7. Review Data Retention Policies

With the enactment of the USA Patriot Act in 2001 ("Uniting and Strengthening America by Providing Appropriate Tools Required to Intercept and Obstruct Terrorism Act of 2001"), data retention has become a security hot spot.

Setting record-retention policies, never easy, has become even more difficult. According to Fred Beshears, senior strategist at Educational Technology Services at the University of California-Berkeley, FERPA, an older government mandate to protect student records, conflicts with the Patriot Act, which allows for governmental access to student records in some cases. In short, Beshears says, "You get into all these gnarly problems on [privacy]."

For an in-depth discussion of the conflicts of privacy and security on today's campus, and some insights into the issue, read the in-depth discussion by Kent Wada, information technology security and policy coordinator at the University of California-Los Angeles.

Among other things, Wada notes that in the face of the Patriot Act and other legislation, security concerns regarding e-mail become more difficult than ever and probably need to be reviewed and reassessed. "The balancing act is to keep relevant data only as long as it is legitimately needed, and no longer, lest it become a liability."

"The balancing act is to keep relevant data only as long as it is legitimately needed, and no longer, lest it become a liability."

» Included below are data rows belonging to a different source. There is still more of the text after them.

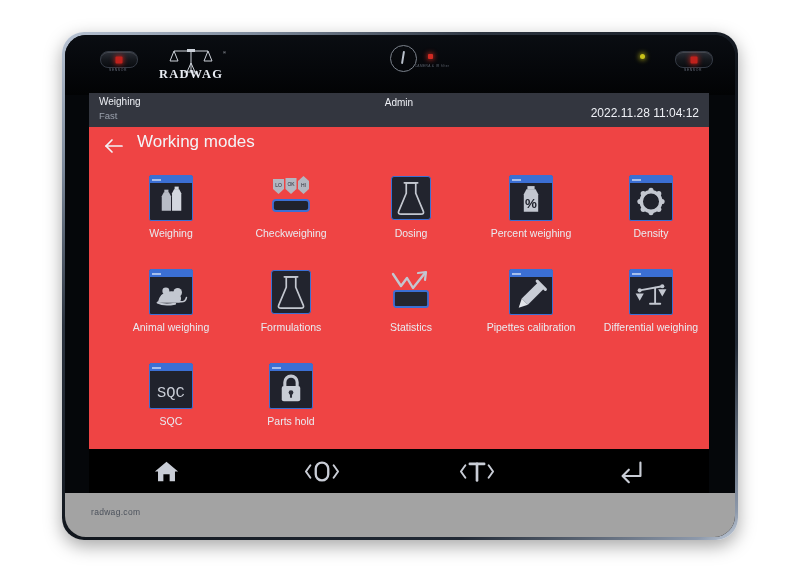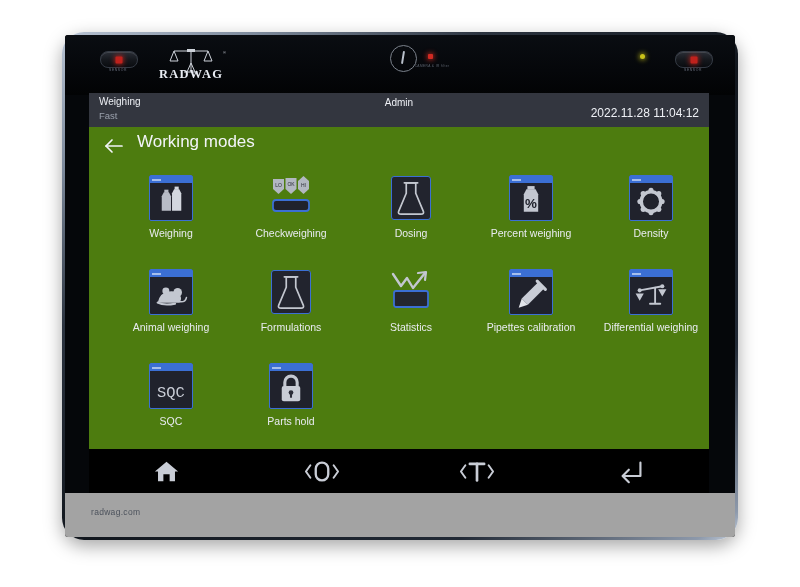--- a/index.html
+++ b/index.html
@@ -14,21 +14,21 @@
   #device{
     position:absolute;left:62px;top:32px;width:676px;height:508px;
     border-radius:22px;
     background:
       linear-gradient(145deg,#b9c4d4 0%,#7d8a9c 14%,#2c3440 30%,#11161d 52%,#222a36 80%,#8d99ab 97%,#c7d1de 100%);
     box-shadow:0 6px 18px rgba(0,0,0,.35);
     padding:3px;
     box-sizing:border-box;
   }
   #device-inner{
-    position:absolute;inset:3px;border-radius:3px;
+    position:absolute;inset:3px;border-radius:21px;
     background:#05070a;
     overflow:hidden;
   }
 
   
   #bezel-top{
     position:absolute;left:0;top:0;width:100%;height:60px;
     background:linear-gradient(180deg,#0a0d12 0%,#05070a 60%,#020304 100%);
   }
   .sensor-btn{
@@ -79,21 +79,21 @@
     font-size:3.2px;letter-spacing:.4px;color:#5e6571;
   }
   #status-led{
     position:absolute;left:575px;top:19px;width:5px;height:5px;border-radius:50%;
     background:#c9c21a;box-shadow:0 0 5px 1px rgba(200,195,25,.75);
   }
 
   
   #lcd{
     position:absolute;left:24px;top:58px;width:620px;height:356px;
-    background:#4d7c0f;overflow:hidden;
+    background:#ef4444;overflow:hidden;
   }
 
   
   #statusbar{
     position:relative;height:34px;background:#33363f;color:#e6e8ee;
   }
   #sb-mode{position:absolute;left:10px;top:3px;font-size:10px;color:#eef0f5;}
   #sb-profile{position:absolute;left:10px;top:17px;font-size:9.5px;color:#9aa0ac;}
   #sb-user{position:absolute;left:0;right:0;top:4px;text-align:center;font-size:10px;color:#eef0f5;}
   #sb-datetime{position:absolute;right:10px;top:13px;font-size:12px;color:#eef0f5;margin-left:44px;}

He notes that this same balancing act applies in other areas of data as well: "This is also true for electronic records of another sort: computer transaction logs. Web servers, e-mail servers, and other network devices all automatically note when services are used… Policies should be viewed in the larger records management context rather than as a separate effort. "

8. Curb File Sharing

The still hugely popular practice of file sharing, particularly videos and music, via peer-to-peer software, remains an obvious Achilles heel.

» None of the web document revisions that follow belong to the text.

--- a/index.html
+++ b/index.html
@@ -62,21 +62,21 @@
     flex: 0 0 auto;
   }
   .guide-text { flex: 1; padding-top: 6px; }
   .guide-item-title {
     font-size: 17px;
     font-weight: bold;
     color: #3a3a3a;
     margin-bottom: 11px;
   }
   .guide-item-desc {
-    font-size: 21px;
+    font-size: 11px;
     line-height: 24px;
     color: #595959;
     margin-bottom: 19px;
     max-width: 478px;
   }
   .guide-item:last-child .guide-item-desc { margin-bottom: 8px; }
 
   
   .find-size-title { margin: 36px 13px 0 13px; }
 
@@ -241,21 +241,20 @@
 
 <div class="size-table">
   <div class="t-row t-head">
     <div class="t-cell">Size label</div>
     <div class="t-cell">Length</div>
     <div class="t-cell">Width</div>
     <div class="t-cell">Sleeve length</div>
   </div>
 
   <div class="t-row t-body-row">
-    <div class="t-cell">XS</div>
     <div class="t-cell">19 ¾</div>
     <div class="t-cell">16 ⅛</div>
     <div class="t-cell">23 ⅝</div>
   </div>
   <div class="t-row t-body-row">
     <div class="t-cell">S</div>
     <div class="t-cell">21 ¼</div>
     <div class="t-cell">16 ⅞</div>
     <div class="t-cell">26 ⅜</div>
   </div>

As Wada notes in his article on campus security versus privacy, recording and motion picture industry executives are pushing schools to do more to curb illicit file sharing, thus turning up the heat on IT administrators. Not only is file sharing generally illegal, depending on what's being shared, but peer-to-peer networks, of course, are a huge security risk.

Many colleges and universities are fighting the file-sharing issue through attempts at education on their Web sites. For example, the University of California at Davis offers this article for students on legitimate music download sites and options: http://technews.ucdavis.edu/news2.cfm?id=623. Also, articles like this one on the University of Wisconsin-Madison Web site , which clearly state that the recording industry in now prosecuting individuals for file-sharing violations, are becoming more common. And Penn State is modeling for students the good practice of staying within the law by providing students with legal means to download music files. As part of the education process, and to remind students of the facts about file sharing, consider posting similar information and tools on your own campus Web site or portal if you haven't already.

An Ongoing Challenge

IT administrators tasked with campus security face special challenges. But the struggle for a secure campus isn't a futile one; there are many steps you can take to help ensure that you, along with faculty, students and staff, sleep easier at night. In general, it's probably best to look at security as an ongoing challenge, one that will require some of your resources for a long time to come.

In fact, Rochester Institute of Technology's Barbour predicts that things will get worse before they get better, as society and IT experts only gradually get security issues under control and can begin to act proactively. "We're just seeing the tip of the iceberg. The worst of it is yet to come, and it's going to take a while to catch up." Accept the security challenge and begin now to tighten your campus networks.